-- Start SUPPLIED MATERIAL --

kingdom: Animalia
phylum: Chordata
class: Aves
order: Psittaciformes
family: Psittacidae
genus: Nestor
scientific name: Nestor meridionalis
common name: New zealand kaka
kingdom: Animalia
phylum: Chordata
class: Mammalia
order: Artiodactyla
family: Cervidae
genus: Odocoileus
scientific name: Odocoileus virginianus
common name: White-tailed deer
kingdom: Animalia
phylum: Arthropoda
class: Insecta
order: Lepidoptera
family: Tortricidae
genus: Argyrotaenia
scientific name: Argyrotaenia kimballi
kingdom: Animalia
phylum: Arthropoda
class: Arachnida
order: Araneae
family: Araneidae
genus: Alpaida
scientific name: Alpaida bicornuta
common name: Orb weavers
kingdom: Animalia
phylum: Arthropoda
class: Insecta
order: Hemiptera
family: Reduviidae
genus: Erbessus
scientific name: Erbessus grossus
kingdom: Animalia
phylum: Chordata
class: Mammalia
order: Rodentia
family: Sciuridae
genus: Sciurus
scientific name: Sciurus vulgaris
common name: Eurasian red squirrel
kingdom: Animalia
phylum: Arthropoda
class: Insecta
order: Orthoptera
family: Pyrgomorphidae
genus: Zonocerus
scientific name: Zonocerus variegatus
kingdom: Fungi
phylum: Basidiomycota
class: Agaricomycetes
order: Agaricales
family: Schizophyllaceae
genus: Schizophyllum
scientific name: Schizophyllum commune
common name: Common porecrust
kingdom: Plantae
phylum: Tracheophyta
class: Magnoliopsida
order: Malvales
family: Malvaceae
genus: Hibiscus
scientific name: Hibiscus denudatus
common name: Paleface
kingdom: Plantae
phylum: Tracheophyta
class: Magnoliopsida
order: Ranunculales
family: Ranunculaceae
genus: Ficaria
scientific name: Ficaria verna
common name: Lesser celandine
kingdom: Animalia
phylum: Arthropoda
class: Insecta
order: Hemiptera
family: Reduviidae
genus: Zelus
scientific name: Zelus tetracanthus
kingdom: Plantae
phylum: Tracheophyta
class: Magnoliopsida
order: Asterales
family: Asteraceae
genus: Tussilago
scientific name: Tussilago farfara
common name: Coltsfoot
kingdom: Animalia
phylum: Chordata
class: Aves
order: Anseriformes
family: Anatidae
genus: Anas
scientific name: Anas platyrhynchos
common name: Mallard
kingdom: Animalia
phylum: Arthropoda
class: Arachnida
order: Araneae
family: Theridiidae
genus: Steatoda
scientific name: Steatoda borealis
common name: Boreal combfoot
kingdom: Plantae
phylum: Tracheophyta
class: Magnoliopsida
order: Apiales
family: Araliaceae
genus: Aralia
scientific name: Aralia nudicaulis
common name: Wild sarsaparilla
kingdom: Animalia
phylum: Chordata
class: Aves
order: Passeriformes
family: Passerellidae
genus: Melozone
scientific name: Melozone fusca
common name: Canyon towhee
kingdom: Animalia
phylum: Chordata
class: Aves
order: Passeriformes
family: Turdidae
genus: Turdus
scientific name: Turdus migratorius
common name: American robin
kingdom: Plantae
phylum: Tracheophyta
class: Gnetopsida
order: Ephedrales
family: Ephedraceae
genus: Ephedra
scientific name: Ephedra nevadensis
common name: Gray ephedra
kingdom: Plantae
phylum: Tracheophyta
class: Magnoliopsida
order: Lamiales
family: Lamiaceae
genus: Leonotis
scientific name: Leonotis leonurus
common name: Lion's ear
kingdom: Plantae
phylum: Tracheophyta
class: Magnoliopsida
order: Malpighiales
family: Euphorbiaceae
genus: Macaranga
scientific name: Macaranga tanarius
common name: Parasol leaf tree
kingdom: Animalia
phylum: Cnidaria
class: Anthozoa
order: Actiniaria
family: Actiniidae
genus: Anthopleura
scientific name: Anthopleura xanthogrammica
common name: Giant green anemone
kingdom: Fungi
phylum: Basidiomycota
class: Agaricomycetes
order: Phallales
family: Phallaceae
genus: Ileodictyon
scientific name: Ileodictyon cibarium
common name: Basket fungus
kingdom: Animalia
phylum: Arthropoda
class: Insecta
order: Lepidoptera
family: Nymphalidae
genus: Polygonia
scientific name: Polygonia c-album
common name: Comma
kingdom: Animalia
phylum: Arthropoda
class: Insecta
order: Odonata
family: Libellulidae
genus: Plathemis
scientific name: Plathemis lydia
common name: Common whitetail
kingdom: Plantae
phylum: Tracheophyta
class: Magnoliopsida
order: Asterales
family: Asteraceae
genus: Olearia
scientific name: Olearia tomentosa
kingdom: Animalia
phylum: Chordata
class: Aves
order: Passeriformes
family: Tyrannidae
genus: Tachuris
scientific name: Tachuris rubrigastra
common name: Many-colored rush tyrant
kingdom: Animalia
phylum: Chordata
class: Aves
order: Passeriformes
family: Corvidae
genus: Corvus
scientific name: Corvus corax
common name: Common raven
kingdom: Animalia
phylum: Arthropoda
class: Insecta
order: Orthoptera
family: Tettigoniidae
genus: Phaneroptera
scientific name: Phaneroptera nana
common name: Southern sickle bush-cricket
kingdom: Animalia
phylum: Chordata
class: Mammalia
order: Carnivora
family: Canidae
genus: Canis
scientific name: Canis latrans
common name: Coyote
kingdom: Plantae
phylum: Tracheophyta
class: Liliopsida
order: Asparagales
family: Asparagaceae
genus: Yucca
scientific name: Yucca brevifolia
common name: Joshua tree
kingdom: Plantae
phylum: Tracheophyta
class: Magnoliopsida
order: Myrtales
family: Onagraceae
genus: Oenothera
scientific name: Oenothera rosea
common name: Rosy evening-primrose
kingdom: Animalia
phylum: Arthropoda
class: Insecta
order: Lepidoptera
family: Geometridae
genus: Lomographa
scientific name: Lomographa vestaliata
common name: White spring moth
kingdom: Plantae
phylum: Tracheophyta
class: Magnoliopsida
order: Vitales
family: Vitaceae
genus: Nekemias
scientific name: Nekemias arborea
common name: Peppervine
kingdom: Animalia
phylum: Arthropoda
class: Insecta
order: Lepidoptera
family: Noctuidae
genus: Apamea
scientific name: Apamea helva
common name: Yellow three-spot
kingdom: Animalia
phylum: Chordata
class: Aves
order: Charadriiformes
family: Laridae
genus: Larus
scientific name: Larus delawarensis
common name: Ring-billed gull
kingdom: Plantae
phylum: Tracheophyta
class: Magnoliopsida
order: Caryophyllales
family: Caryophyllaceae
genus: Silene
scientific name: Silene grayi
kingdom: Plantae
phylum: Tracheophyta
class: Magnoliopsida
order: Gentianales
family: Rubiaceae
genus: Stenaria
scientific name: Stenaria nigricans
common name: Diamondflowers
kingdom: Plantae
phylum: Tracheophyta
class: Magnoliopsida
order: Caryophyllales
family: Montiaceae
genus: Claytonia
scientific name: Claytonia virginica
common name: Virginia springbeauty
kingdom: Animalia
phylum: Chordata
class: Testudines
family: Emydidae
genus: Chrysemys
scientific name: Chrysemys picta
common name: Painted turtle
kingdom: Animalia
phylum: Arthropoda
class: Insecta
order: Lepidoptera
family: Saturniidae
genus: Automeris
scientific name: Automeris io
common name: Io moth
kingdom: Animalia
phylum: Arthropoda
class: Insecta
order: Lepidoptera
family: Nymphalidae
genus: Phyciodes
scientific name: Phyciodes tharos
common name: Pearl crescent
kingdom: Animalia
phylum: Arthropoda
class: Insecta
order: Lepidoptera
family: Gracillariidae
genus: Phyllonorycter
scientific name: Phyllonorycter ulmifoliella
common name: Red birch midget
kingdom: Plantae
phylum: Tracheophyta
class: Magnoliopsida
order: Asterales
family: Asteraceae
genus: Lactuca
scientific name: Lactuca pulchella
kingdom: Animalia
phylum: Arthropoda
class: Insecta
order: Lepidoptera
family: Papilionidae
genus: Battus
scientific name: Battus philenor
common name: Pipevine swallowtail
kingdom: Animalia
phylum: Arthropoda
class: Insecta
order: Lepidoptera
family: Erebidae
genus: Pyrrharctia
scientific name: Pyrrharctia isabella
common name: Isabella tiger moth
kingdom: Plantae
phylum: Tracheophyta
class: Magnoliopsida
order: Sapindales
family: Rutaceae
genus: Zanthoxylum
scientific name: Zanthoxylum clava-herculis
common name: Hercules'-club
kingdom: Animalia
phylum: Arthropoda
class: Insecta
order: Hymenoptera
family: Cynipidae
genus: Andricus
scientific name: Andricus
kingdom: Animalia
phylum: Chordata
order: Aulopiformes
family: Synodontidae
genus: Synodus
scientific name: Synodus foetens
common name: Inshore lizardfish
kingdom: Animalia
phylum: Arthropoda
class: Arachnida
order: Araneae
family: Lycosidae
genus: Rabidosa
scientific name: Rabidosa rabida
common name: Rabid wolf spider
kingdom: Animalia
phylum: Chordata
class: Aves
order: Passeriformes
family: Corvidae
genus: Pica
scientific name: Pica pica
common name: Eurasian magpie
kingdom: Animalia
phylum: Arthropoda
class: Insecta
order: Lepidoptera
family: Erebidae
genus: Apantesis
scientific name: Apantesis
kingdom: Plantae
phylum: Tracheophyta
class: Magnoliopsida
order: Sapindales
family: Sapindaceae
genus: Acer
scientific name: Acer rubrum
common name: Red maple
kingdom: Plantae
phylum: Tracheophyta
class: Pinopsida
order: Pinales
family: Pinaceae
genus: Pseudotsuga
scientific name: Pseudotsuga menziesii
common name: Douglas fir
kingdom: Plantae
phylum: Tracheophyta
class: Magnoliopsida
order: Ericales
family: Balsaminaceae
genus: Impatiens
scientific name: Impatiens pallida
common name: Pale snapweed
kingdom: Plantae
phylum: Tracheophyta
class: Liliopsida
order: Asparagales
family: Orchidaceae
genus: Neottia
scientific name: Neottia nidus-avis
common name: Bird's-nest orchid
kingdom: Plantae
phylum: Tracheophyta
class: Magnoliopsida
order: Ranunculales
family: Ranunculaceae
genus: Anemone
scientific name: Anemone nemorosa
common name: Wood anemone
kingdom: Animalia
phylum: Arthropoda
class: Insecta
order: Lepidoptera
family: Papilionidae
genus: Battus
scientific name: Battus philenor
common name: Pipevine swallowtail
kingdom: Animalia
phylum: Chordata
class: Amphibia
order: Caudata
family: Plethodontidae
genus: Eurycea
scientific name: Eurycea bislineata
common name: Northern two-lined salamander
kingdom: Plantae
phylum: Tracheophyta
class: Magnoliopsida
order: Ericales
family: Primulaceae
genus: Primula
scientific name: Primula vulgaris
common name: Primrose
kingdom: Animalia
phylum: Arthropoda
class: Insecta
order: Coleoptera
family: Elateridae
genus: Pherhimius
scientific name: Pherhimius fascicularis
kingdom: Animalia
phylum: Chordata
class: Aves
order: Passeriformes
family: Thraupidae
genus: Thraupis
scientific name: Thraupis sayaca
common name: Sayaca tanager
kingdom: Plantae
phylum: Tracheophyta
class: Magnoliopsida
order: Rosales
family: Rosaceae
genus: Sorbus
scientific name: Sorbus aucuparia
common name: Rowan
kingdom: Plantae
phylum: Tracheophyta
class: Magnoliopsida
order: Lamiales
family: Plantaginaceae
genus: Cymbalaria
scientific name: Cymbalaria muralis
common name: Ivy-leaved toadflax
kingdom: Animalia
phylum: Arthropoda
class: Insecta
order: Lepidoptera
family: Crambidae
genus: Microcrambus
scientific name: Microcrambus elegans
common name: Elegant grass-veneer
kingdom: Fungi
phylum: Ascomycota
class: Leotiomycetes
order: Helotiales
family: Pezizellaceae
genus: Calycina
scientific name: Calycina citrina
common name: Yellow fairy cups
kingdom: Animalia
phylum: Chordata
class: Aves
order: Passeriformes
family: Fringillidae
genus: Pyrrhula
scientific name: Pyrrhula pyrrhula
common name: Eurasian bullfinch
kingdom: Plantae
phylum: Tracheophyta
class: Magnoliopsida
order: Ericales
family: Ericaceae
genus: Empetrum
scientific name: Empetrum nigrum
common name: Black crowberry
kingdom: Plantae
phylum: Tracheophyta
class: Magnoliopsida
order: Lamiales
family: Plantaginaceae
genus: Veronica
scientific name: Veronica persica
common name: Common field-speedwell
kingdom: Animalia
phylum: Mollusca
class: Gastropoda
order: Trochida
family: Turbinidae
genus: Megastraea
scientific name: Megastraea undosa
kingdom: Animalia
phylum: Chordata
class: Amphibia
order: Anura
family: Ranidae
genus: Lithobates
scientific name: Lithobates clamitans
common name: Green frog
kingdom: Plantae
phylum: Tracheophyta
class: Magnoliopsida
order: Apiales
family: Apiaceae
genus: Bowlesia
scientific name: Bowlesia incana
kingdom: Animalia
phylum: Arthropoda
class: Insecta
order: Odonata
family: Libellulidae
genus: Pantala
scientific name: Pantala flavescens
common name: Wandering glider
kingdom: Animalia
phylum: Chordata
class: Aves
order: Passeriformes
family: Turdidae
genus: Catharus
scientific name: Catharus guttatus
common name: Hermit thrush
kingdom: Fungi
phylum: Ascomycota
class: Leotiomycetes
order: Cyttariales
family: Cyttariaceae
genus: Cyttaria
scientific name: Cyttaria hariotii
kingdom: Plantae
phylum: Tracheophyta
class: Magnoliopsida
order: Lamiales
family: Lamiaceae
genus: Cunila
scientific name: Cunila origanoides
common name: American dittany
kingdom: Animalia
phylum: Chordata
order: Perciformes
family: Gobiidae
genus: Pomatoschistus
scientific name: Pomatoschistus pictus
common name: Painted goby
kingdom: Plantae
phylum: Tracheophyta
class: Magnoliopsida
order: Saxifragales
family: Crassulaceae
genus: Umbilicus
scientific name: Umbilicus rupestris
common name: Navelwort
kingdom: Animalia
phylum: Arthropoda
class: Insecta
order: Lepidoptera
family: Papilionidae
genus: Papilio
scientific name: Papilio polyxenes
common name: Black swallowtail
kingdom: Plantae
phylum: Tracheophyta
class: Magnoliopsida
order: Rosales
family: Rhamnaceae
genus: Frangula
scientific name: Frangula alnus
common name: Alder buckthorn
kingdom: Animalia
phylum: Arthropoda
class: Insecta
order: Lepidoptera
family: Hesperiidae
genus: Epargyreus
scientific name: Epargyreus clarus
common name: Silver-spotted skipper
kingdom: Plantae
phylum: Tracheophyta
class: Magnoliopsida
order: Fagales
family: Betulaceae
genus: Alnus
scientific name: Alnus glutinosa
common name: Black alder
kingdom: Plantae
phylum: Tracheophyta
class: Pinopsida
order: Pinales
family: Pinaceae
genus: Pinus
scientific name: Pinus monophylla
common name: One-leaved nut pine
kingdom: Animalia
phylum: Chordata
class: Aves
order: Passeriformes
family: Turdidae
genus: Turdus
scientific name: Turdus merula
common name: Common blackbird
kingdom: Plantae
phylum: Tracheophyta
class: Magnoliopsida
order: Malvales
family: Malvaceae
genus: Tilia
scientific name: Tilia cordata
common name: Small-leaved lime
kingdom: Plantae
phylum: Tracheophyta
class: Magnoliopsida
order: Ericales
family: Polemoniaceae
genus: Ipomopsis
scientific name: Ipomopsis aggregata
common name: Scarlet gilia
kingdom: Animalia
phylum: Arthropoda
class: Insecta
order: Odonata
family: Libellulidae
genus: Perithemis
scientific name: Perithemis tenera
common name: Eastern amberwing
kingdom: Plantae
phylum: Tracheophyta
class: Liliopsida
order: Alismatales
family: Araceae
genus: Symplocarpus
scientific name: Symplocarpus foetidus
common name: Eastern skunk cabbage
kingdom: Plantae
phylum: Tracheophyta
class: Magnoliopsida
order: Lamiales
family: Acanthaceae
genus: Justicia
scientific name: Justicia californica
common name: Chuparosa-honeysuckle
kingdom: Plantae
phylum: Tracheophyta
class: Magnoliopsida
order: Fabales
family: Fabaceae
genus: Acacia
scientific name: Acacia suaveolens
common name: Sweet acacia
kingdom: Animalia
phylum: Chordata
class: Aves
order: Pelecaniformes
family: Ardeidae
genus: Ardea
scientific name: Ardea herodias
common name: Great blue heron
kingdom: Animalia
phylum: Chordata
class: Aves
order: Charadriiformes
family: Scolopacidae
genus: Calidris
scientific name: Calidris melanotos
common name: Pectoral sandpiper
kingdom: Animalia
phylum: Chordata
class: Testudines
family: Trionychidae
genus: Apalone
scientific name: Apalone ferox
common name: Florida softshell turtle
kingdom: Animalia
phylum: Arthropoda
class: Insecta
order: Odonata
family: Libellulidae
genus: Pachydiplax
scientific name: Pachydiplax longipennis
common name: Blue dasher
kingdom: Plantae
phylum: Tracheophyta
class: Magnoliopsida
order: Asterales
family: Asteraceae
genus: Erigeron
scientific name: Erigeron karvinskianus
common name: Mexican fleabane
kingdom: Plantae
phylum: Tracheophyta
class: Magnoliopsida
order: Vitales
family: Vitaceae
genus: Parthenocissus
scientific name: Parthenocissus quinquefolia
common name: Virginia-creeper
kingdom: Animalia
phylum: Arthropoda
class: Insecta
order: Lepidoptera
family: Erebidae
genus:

-- End SUPPLIED MATERIAL --

**WORK REQUIRED:** Repeat the material above verbatim, beginning at the line that has "genus: Zonocerus" and stopping after the line that has "genus: Steatoda".

**EXERCISE OUTPUT:**
genus: Zonocerus
scientific name: Zonocerus variegatus
kingdom: Fungi
phylum: Basidiomycota
class: Agaricomycetes
order: Agaricales
family: Schizophyllaceae
genus: Schizophyllum
scientific name: Schizophyllum commune
common name: Common porecrust
kingdom: Plantae
phylum: Tracheophyta
class: Magnoliopsida
order: Malvales
family: Malvaceae
genus: Hibiscus
scientific name: Hibiscus denudatus
common name: Paleface
kingdom: Plantae
phylum: Tracheophyta
class: Magnoliopsida
order: Ranunculales
family: Ranunculaceae
genus: Ficaria
scientific name: Ficaria verna
common name: Lesser celandine
kingdom: Animalia
phylum: Arthropoda
class: Insecta
order: Hemiptera
family: Reduviidae
genus: Zelus
scientific name: Zelus tetracanthus
kingdom: Plantae
phylum: Tracheophyta
class: Magnoliopsida
order: Asterales
family: Asteraceae
genus: Tussilago
scientific name: Tussilago farfara
common name: Coltsfoot
kingdom: Animalia
phylum: Chordata
class: Aves
order: Anseriformes
family: Anatidae
genus: Anas
scientific name: Anas platyrhynchos
common name: Mallard
kingdom: Animalia
phylum: Arthropoda
class: Arachnida
order: Araneae
family: Theridiidae
genus: Steatoda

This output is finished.